Social
Inequities in chronic stress exposure at the intersection of race, gender, and sexual identity in a nationally representative sample of US adults Efrain Chavez Martinez* Jordan Lancaster Efrain Chavez Martinez Sarah B. Andrea Aine Huntington Arielle Hernandez
Background
Social inequity rooted in systemic oppression is robustly associated with mental and physical health; chronic stress is highlighted as a key mechanism. Growing evidence supports intersectionality theory, that interlocking systems of oppression (e.g., racism, sexism, heterosexism) may contribute to greater exposure to stressors for those with multiply marginalized identities. Limited research examining the association between sexual identity alone and C-reactive protein (CRP) – an upstream biological marker of chronic stress exposure – has yielded mixed results.
Purpose
To examine whether race/ethnicity, gender, and sexual identity interact to produce unequal levels of CRP.
Methods
Using cross-sectional data from the 2003-2010 waves of the National Health and Nutrition Examination Survey, we examined intersectional (self-reported race*gender*sexual identity) patterns in log-transformed CRP levels using a multivariable linear model among 10,885 participants who contributed biospecimen data during their examination.
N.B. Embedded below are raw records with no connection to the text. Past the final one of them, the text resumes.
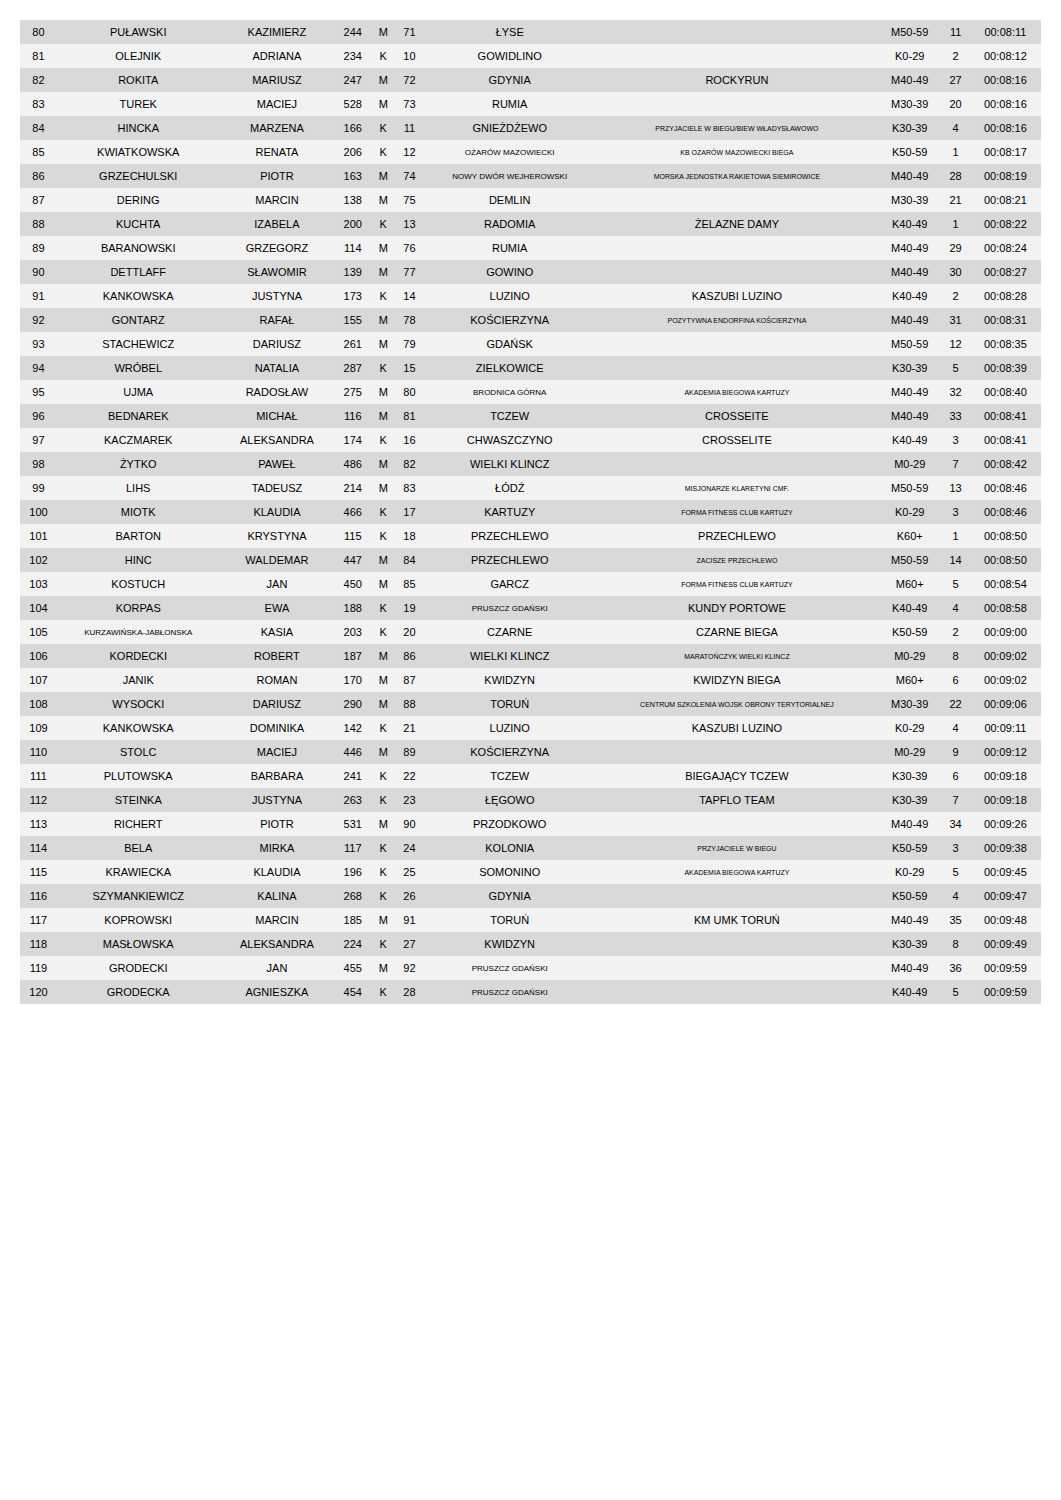| 80 | PUŁAWSKI | KAZIMIERZ | 244 | M | 71 | ŁYSE | | M50-59 | 11 | 00:08:11 |
| 81 | OLEJNIK | ADRIANA | 234 | K | 10 | GOWIDLINO | | K0-29 | 2 | 00:08:12 |
| 82 | ROKITA | MARIUSZ | 247 | M | 72 | GDYNIA | ROCKYRUN | M40-49 | 27 | 00:08:16 |
| 83 | TUREK | MACIEJ | 528 | M | 73 | RUMIA | | M30-39 | 20 | 00:08:16 |
| 84 | HINCKA | MARZENA | 166 | K | 11 | GNIEŻDŻEWO | PRZYJACIELE W BIEGU/BIEW WŁADYSŁAWOWO | K30-39 | 4 | 00:08:16 |
| 85 | KWIATKOWSKA | RENATA | 206 | K | 12 | OŻARÓW MAZOWIECKI | KB OŻARÓW MAZOWIECKI BIEGA | K50-59 | 1 | 00:08:17 |
| 86 | GRZECHULSKI | PIOTR | 163 | M | 74 | NOWY DWÓR WEJHEROWSKI | MORSKA JEDNOSTKA RAKIETOWA SIEMIROWICE | M40-49 | 28 | 00:08:19 |
| 87 | DERING | MARCIN | 138 | M | 75 | DEMLIN | | M30-39 | 21 | 00:08:21 |
| 88 | KUCHTA | IZABELA | 200 | K | 13 | RADOMIA | ŻELAZNE DAMY | K40-49 | 1 | 00:08:22 |
| 89 | BARANOWSKI | GRZEGORZ | 114 | M | 76 | RUMIA | | M40-49 | 29 | 00:08:24 |
| 90 | DETTLAFF | SŁAWOMIR | 139 | M | 77 | GOWINO | | M40-49 | 30 | 00:08:27 |
| 91 | KANKOWSKA | JUSTYNA | 173 | K | 14 | LUZINO | KASZUBI LUZINO | K40-49 | 2 | 00:08:28 |
| 92 | GONTARZ | RAFAŁ | 155 | M | 78 | KOŚCIERZYNA | POZYTYWNA ENDORFINA KOŚCIERZYNA | M40-49 | 31 | 00:08:31 |
| 93 | STACHEWICZ | DARIUSZ | 261 | M | 79 | GDAŃSK | | M50-59 | 12 | 00:08:35 |
| 94 | WRÓBEL | NATALIA | 287 | K | 15 | ZIELKOWICE | | K30-39 | 5 | 00:08:39 |
| 95 | UJMA | RADOSŁAW | 275 | M | 80 | BRODNICA GÓRNA | AKADEMIA BIEGOWA KARTUZY | M40-49 | 32 | 00:08:40 |
| 96 | BEDNAREK | MICHAŁ | 116 | M | 81 | TCZEW | CROSSEITE | M40-49 | 33 | 00:08:41 |
| 97 | KACZMAREK | ALEKSANDRA | 174 | K | 16 | CHWASZCZYNO | CROSSELITE | K40-49 | 3 | 00:08:41 |
| 98 | ŻYTKO | PAWEŁ | 486 | M | 82 | WIELKI KLINCZ | | M0-29 | 7 | 00:08:42 |
| 99 | LIHS | TADEUSZ | 214 | M | 83 | ŁÓDŹ | MISJONARZE KLARETYNI CMF. | M50-59 | 13 | 00:08:46 |
| 100 | MIOTK | KLAUDIA | 466 | K | 17 | KARTUZY | FORMA FITNESS CLUB KARTUZY | K0-29 | 3 | 00:08:46 |
| 101 | BARTON | KRYSTYNA | 115 | K | 18 | PRZECHLEWO | PRZECHLEWO | K60+ | 1 | 00:08:50 |
| 102 | HINC | WALDEMAR | 447 | M | 84 | PRZECHLEWO | ZACISZE PRZECHLEWO | M50-59 | 14 | 00:08:50 |
| 103 | KOSTUCH | JAN | 450 | M | 85 | GARCZ | FORMA FITNESS CLUB KARTUZY | M60+ | 5 | 00:08:54 |
| 104 | KORPAS | EWA | 188 | K | 19 | PRUSZCZ GDAŃSKI | KUNDY PORTOWE | K40-49 | 4 | 00:08:58 |
| 105 | KURZAWIŃSKA-JABŁONSKA | KASIA | 203 | K | 20 | CZARNE | CZARNE BIEGA | K50-59 | 2 | 00:09:00 |
| 106 | KORDECKI | ROBERT | 187 | M | 86 | WIELKI KLINCZ | MARATOŃCZYK WIELKI KLINCZ | M0-29 | 8 | 00:09:02 |
| 107 | JANIK | ROMAN | 170 | M | 87 | KWIDZYN | KWIDZYN BIEGA | M60+ | 6 | 00:09:02 |
| 108 | WYSOCKI | DARIUSZ | 290 | M | 88 | TORUŃ | CENTRUM SZKOLENIA WOJSK OBRONY TERYTORIALNEJ | M30-39 | 22 | 00:09:06 |
| 109 | KANKOWSKA | DOMINIKA | 142 | K | 21 | LUZINO | KASZUBI LUZINO | K0-29 | 4 | 00:09:11 |
| 110 | STOLC | MACIEJ | 446 | M | 89 | KOŚCIERZYNA | | M0-29 | 9 | 00:09:12 |
| 111 | PLUTOWSKA | BARBARA | 241 | K | 22 | TCZEW | BIEGAJĄCY TCZEW | K30-39 | 6 | 00:09:18 |
| 112 | STEINKA | JUSTYNA | 263 | K | 23 | ŁĘGOWO | TAPFLO TEAM | K30-39 | 7 | 00:09:18 |
| 113 | RICHERT | PIOTR | 531 | M | 90 | PRZODKOWO | | M40-49 | 34 | 00:09:26 |
| 114 | BELA | MIRKA | 117 | K | 24 | KOLONIA | PRZYJACIELE W BIEGU | K50-59 | 3 | 00:09:38 |
| 115 | KRAWIECKA | KLAUDIA | 196 | K | 25 | SOMONINO | AKADEMIA BIEGOWA KARTUZY | K0-29 | 5 | 00:09:45 |
| 116 | SZYMANKIEWICZ | KALINA | 268 | K | 26 | GDYNIA | | K50-59 | 4 | 00:09:47 |
| 117 | KOPROWSKI | MARCIN | 185 | M | 91 | TORUŃ | KM UMK TORUŃ | M40-49 | 35 | 00:09:48 |
| 118 | MASŁOWSKA | ALEKSANDRA | 224 | K | 27 | KWIDZYN | | K30-39 | 8 | 00:09:49 |
| 119 | GRODECKI | JAN | 455 | M | 92 | PRUSZCZ GDAŃSKI | | M40-49 | 36 | 00:09:59 |
| 120 | GRODECKA | AGNIESZKA | 454 | K | 28 | PRUSZCZ GDAŃSKI | | K40-49 | 5 | 00:09:59 |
We estimated the percent change in mean log-CRP levels between identity groups when compared to the referent group (straight, non-Hispanic White men).
Results
Mean CRP ranged from 0.16 to 0.89 mg/dL. Relative to straight non-Hispanic White men, mean log-CRP levels were generally higher among women, regardless of race and sexual identity, with Black women identifying as “something else” having the highest percent change in mean log-CRP. Among men, the highest percent change in mean log-CRP were observed for those reporting a sexuality of “something else”.
Conclusion
Across identities, there is evidence of unequal levels of CRP that can contribute to chronic stress. Understanding the intricate interactions between these identities and health is vital for guiding effective interventions. More nuanced approaches to data collection informed by the queer community must be applied to future research to better capture the experiences of these populations.